# Pit boss p setting question



## Smkryng (Feb 29, 2020)

If I’m running in smoke mode on p4 and my pit temp is 150 and I’m trying to get between 170 and 180 I need to use a lower p setting, is this correct?


----------



## Steff3 (Feb 29, 2020)

Smkryng said:


> If I’m running in smoke mode on p4 and my pit temp is 150 and I’m trying to get between 170 and 180 I need to use a lower p setting, is this correct?


Yes


----------



## Smkryng (Feb 29, 2020)

Steff3 said:


> Yes


Thanks! Just wanted to double check. I’m about to go to an appointment and leave my smoker unattended for a while. Didn’t want to  set it the wrong way and it go out while I’m gone.


----------



## sandyut (Feb 29, 2020)

Good way to remember is P stands for pause.  It’s the auger pause time.  Less pause = more pellets and v/v


----------



## dan vanhamme (Feb 29, 2020)

so if my p setting is  set to 4 but on smoke i get up to 300* so i should raise the p setting?


----------



## Steff3 (Feb 29, 2020)

yes...lower the P setting the higher the temp and higher the P setting the lower the temp.  P is for pause time.


----------



## RCAlan (Feb 29, 2020)

dan vanhamme said:


> so if my p setting is  set to 4 but on smoke i get up to 300* so i should raise the p setting?



300* degrees is awfully high for your PB Grill to be while on the Smoke setting...  Did you do a proper preheating of your grill for 20-30 mins at 300-350* degrees before going down to Smoke mode or did you just turn your grill on and immediately set it on Smoke mode?  Not trying to bash you, I’m just trying to figure out what happened, because that is not normal.  Remember P4 is factory default, so it should have been a lot more stable and closer to 160*-190* degrees then 300* degrees.

Pellet Pro Austin XL and a few more mods...  in SoCal and Always...  Semper Fi


----------



## sandyut (Feb 29, 2020)

dan vanhamme said:


> so if my p setting is set to 4 but on smoke i get up to 300* so i should raise the p setting?

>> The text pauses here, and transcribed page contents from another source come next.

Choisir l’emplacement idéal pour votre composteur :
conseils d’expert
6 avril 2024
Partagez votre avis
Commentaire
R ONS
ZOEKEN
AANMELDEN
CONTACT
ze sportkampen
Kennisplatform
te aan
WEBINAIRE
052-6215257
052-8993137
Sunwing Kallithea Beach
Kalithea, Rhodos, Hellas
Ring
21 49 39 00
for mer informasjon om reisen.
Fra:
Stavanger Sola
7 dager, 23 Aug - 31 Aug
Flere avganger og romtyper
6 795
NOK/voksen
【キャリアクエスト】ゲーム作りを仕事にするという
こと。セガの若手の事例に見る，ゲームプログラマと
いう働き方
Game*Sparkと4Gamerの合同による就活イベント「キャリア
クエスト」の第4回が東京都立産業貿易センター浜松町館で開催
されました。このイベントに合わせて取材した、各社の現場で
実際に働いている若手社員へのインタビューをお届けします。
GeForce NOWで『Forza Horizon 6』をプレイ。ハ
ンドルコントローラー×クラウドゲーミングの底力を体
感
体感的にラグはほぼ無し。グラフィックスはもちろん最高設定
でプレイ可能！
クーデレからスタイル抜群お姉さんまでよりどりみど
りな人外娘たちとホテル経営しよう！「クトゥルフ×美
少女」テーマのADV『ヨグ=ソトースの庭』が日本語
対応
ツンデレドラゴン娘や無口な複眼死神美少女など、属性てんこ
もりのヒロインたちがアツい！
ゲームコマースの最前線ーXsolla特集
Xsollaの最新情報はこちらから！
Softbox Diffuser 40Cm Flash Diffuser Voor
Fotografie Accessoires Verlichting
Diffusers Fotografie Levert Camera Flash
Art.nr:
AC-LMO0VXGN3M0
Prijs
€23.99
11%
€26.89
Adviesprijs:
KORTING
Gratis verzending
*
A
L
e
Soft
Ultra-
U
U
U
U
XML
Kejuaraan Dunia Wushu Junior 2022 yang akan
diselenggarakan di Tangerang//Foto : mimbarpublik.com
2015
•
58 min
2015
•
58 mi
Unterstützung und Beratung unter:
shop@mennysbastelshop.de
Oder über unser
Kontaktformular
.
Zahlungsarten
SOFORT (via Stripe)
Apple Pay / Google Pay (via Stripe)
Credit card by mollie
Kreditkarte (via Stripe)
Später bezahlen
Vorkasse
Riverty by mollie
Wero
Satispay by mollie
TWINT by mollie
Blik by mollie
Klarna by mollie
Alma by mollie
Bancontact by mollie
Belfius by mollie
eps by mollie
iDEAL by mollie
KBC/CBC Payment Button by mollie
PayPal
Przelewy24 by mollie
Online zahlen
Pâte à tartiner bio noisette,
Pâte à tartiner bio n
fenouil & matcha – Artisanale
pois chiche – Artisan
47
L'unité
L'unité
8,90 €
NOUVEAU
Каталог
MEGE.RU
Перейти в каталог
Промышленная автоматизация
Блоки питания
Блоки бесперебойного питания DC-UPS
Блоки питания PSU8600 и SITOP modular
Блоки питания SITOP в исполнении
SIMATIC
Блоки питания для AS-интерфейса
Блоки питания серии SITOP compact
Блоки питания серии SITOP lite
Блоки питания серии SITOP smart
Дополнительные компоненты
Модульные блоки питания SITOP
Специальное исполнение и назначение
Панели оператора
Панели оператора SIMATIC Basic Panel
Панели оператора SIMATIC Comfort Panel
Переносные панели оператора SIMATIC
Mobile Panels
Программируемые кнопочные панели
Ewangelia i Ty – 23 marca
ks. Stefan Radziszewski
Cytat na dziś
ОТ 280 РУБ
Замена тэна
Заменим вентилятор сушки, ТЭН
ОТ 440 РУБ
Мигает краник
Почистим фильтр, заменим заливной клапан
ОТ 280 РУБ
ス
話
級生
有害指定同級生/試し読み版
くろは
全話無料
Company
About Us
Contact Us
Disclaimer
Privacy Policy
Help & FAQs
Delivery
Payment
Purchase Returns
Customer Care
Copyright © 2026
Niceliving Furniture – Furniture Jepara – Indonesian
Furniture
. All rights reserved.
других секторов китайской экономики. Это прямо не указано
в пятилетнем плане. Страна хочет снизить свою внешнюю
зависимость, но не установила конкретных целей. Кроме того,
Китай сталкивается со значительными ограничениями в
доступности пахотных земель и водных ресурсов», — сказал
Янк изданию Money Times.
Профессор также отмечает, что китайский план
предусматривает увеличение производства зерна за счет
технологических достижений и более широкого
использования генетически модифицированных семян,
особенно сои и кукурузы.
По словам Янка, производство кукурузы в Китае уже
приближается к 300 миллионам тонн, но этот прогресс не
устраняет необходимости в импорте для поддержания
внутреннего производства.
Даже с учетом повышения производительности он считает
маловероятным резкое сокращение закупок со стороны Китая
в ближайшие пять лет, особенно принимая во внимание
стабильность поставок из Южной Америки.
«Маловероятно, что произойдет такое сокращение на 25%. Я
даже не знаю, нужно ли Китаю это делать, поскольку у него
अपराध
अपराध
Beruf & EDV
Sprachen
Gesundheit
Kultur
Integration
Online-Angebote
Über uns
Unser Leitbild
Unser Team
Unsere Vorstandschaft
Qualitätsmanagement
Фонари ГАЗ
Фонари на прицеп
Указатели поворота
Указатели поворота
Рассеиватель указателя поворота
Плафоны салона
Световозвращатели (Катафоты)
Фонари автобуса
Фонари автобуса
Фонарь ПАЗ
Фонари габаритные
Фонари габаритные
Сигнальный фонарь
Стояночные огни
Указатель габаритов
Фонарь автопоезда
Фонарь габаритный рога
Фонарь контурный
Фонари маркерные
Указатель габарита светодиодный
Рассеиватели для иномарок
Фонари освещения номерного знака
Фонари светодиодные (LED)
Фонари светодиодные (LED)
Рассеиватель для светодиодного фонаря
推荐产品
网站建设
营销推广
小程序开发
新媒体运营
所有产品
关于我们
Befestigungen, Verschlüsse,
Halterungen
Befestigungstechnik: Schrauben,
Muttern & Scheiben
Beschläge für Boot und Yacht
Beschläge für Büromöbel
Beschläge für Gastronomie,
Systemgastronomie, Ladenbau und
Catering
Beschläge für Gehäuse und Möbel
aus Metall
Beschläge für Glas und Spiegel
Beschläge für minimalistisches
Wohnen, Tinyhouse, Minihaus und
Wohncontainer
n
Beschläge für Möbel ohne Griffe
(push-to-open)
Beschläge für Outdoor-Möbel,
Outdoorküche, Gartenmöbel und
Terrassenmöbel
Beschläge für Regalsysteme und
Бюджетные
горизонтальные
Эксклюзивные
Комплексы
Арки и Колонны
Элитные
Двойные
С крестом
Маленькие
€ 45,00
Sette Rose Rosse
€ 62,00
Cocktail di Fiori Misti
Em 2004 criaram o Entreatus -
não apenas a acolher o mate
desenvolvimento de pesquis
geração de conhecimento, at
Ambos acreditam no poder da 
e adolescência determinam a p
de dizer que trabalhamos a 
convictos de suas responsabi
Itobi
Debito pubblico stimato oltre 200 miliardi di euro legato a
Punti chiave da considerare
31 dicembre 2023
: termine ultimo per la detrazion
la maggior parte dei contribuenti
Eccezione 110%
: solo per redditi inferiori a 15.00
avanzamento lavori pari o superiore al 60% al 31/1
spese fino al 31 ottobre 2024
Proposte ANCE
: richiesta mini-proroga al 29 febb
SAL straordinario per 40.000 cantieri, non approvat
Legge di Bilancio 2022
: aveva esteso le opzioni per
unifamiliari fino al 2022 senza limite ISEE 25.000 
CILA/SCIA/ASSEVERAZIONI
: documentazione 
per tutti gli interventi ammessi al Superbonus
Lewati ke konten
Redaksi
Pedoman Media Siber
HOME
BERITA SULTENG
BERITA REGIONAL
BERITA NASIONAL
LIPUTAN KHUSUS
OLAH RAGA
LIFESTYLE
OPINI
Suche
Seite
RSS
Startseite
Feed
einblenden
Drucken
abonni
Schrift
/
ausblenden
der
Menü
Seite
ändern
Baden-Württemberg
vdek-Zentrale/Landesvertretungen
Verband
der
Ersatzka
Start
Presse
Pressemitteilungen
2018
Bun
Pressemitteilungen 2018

Yes, Environmental factor affect the temp when set on Smoke.  I learn about this setting when my Rec Tec was in direct sunlight and it was over 80 outside.  it would just keep creeping up no matter what I did - Till i found the auger setting.

the higher the P setting means the auger pause between adding fuel is longer (cooler burn)

the lower the P setting mean the shorter the pause between adding fuel = hotter 

BUT - if its set too low and its cold out the fire could go out.  so once the temps outside cool off again, adjust as needed.  Thats what I was told - I never had a flame out, but I did set it back to the default in the fall.


----------



## Smkryng (Feb 29, 2020)

sandyut said:


> Yes, Environmental factor affect the temp when set on Smoke.  I learn about this setting when my Rec Tec was in direct sunlight and it was over 80 outside.  it would just keep creeping up no matter what I did - Till i found the auger setting.
> 
> the higher the P setting means the auger pause between adding fuel is longer (cooler burn)
> 
> ...


I could see this happening.  After a while today I bumped up to 225. As the sun went down and it started cooling off out side I had to switch back to smoke and adjust my p setting back up to be able to maintain 225


----------